Das kriegst du noch für 75 Dollar
Der Sozialbeauftragte der IT-Industrie kann dem Vorstoß von Nicholas Negroponte, die nächste Generation des "100-Dollar-Laptops" bereits für 75 Dollar anbieten zu wollen, wenig abgewinnen.
"Danke, Nicholas Negroponte", mögen sich die Manager von Intel, Microsoft und HP sagen. "Wegen dir, du Pappnase, sind 100 Dollar nicht einmal mehr 75 wert." Denn der vergangene Woche vorgestellte Nachfolger des "100-Dollar-Laptops" hilft den Armen derzeit wenig. Das ist ja alles noch Prototypen-Zukunftsmusik, aber er verarmt die IT-Industrie. Denn die Richtung ist klar: Das Geldverdienen mit Soft- und Hardware hat ein Ende. So schön es war.
In den Straßen von Seattle sind bereits die ersten Programmierer gesehen worden, die für ein paar Münzen wahlweise singen oder Downloads bereitstellen.

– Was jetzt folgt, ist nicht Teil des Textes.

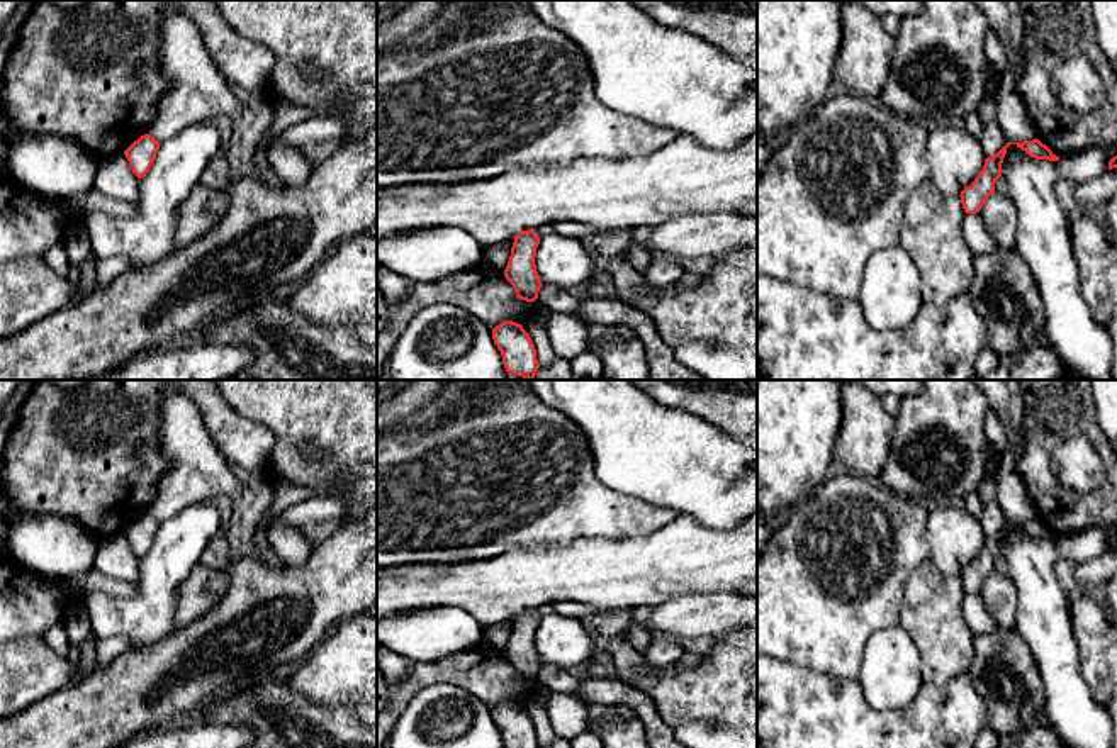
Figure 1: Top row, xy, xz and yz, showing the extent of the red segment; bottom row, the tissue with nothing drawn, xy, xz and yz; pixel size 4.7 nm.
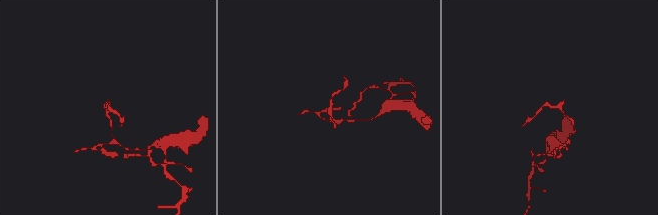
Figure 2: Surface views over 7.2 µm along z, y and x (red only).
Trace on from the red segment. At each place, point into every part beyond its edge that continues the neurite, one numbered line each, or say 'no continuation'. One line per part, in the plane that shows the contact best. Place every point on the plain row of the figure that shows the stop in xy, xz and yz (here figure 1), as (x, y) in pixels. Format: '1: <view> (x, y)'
no continuation

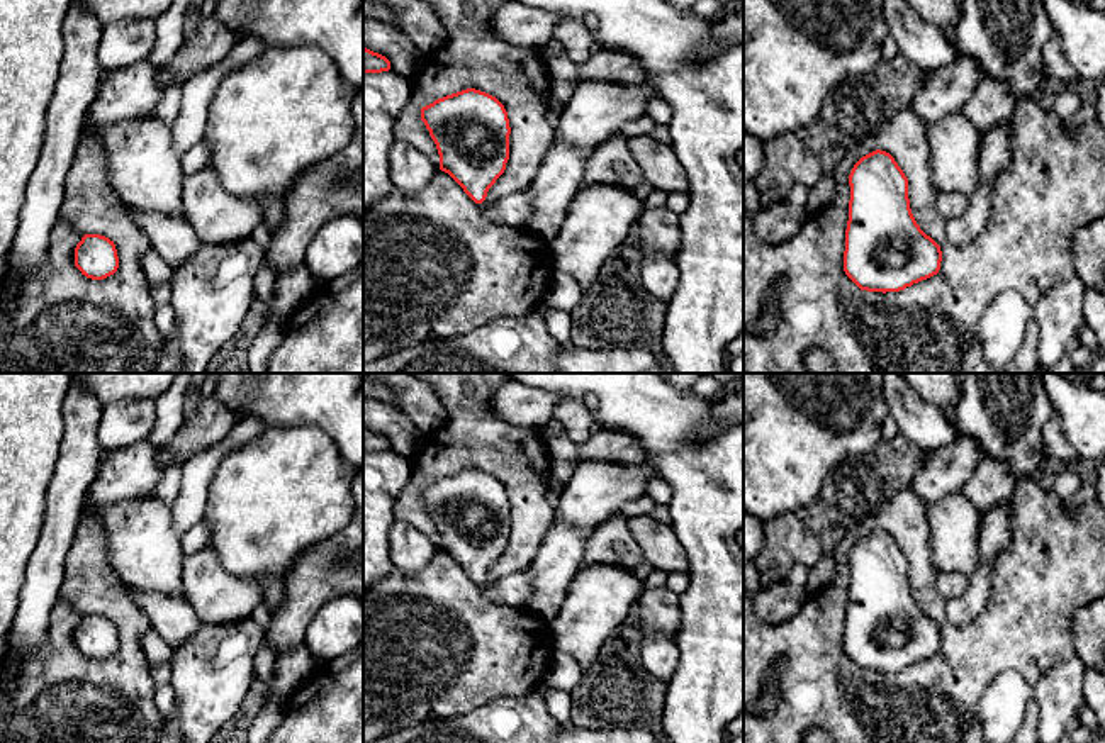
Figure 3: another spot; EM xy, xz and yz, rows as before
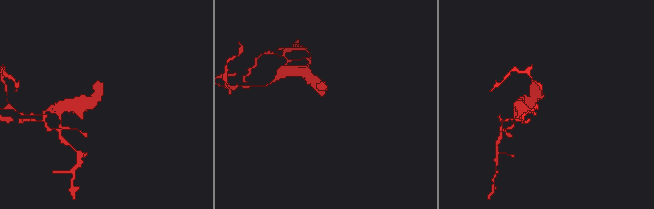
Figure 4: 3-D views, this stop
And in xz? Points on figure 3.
1: xz (516, 589)

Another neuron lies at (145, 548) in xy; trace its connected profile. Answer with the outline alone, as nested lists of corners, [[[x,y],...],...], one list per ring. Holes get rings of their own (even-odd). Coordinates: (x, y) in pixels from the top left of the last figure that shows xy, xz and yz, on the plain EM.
[[[148,497],[87,507],[98,516],[109,545],[109,563],[127,587],[183,595],[185,555],[171,506]]]

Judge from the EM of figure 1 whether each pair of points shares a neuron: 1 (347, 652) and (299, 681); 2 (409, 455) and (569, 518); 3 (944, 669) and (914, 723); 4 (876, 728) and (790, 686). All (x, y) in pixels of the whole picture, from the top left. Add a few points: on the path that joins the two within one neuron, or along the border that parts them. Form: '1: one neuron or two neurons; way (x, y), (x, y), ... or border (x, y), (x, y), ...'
1: one neuron; way (335, 664), (321, 677), (311, 681)
2: one neuron; way (449, 480), (530, 482)
3: two neurons; border (966, 670), (942, 684), (924, 682)
4: one neuron; way (854, 728), (832, 728), (812, 708)

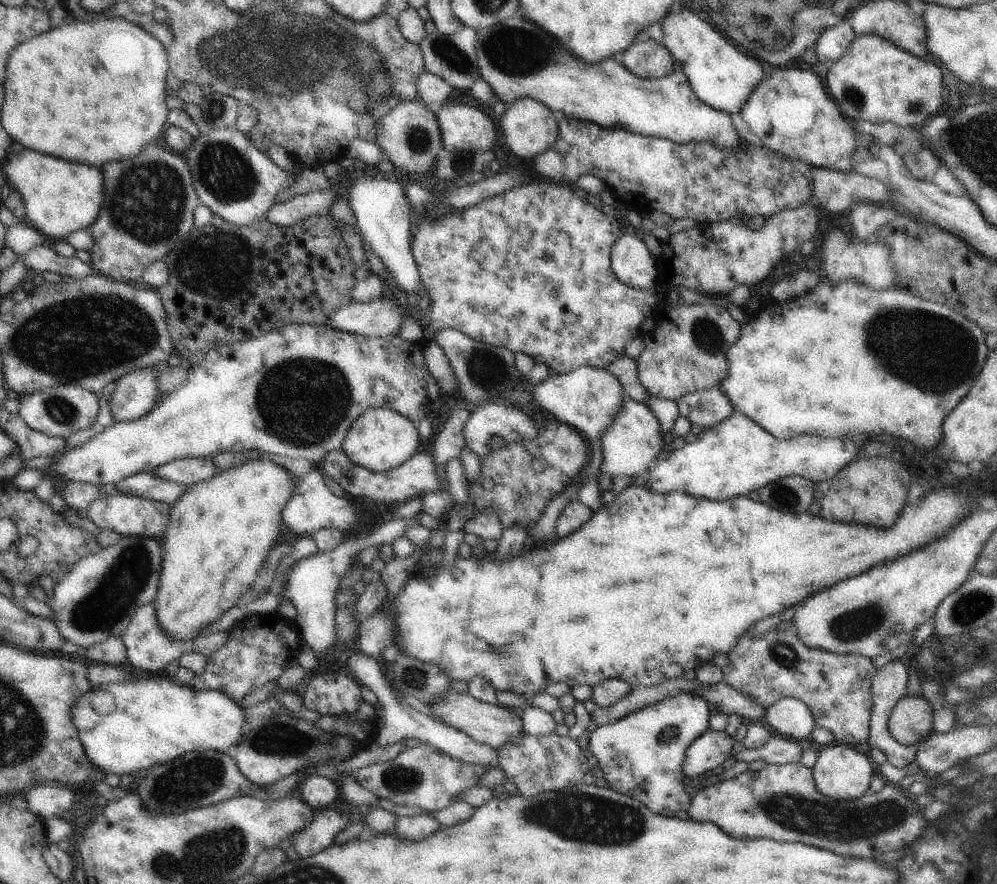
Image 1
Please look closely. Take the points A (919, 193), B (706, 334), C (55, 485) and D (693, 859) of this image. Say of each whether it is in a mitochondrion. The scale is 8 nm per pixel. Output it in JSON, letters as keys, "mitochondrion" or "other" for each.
{"A":"other","B":"mitochondrion","C":"other","D":"other"}

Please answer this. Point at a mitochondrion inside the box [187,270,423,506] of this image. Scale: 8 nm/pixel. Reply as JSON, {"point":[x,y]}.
{"point":[280,404]}

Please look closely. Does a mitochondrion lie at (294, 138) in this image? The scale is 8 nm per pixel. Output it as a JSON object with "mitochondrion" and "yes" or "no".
{"mitochondrion":"no"}

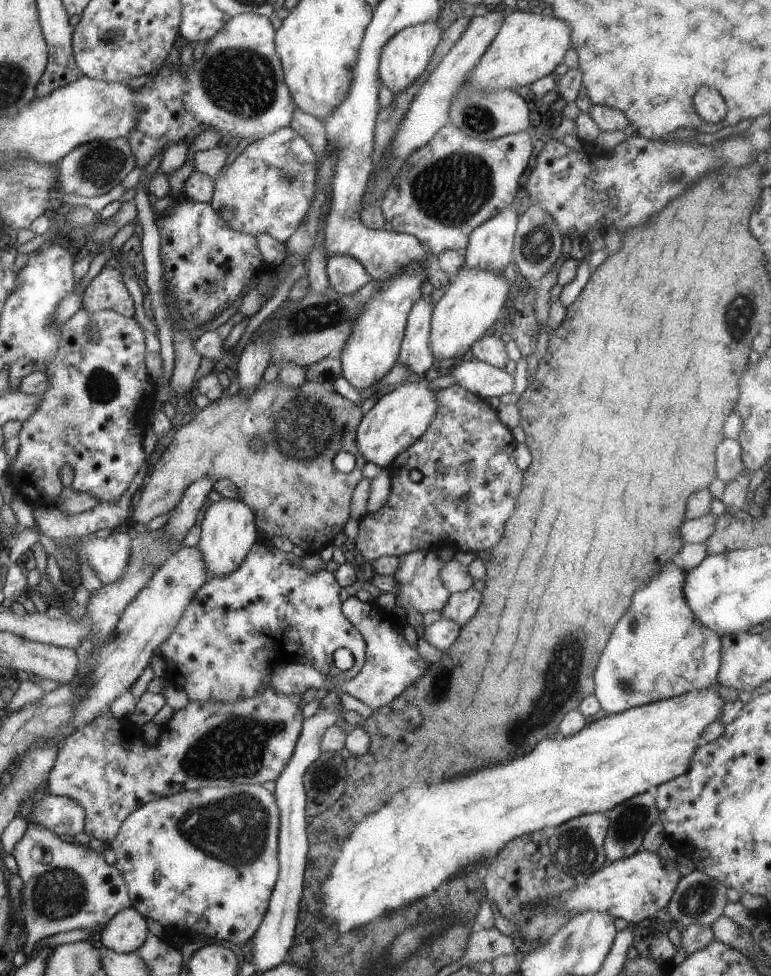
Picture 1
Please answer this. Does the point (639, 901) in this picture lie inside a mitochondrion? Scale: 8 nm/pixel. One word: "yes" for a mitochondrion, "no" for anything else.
no

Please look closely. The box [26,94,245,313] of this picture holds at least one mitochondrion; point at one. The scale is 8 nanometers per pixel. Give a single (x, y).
(101, 164)

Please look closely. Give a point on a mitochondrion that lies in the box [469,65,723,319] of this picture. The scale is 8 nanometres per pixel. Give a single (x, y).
(537, 246)

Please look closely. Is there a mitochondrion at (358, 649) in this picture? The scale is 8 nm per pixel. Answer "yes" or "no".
no

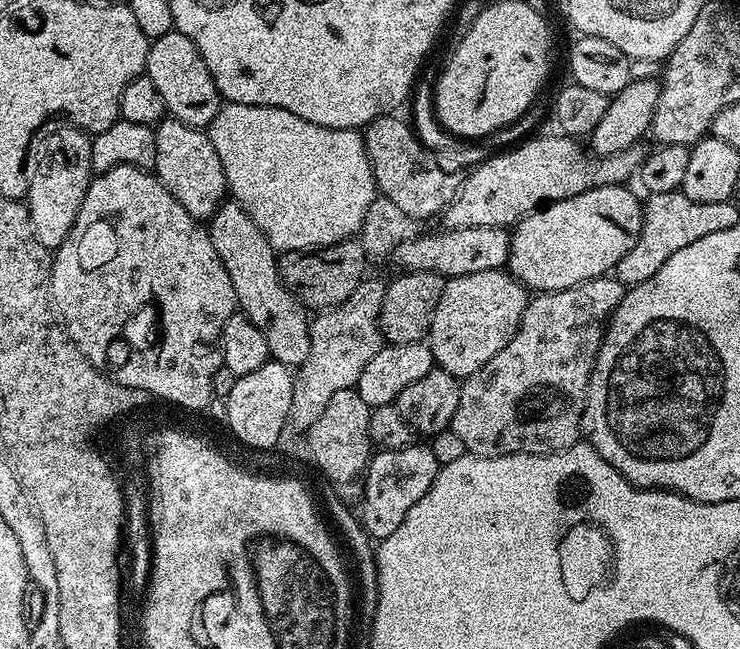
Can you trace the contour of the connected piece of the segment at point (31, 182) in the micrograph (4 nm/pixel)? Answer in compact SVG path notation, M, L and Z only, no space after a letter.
M60 118L45 122L37 132L32 133L26 161L26 203L34 238L38 238L38 242L42 242L42 246L50 250L60 248L76 224L82 198L86 198L86 190L94 175L90 158L91 149L89 133Z

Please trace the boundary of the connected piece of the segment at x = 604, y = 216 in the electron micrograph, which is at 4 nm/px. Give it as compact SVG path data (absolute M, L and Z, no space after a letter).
M607 184L601 188L591 188L565 200L551 201L535 212L520 217L511 229L512 241L506 268L515 280L536 294L573 288L587 280L609 275L616 263L636 245L643 225L641 197L636 197L628 186Z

Selbst was früher noch teuer bei Agenturen eingekauft werden musste, wirft Google heute kostenlos unter das Volk. Und das ist erst der Anfang. Das große Fressen hat begonnen. Inzwischen geben einzelne Firmen nicht einmal mehr kostenlos ihre Leistungen ab, sie zahlen für die Nutzung der Services. Das ist fast so, als würde einem der Bäcker die Brötchen noch mit kostenlosem Schinken und Gürkchen belegen, und dann schickt er einen lächelnd ohne Bezahlen vor die Türe. Als Kunde kann man sich da schon einsam fühlen. Aber in der IT wird das die Zukunft sein.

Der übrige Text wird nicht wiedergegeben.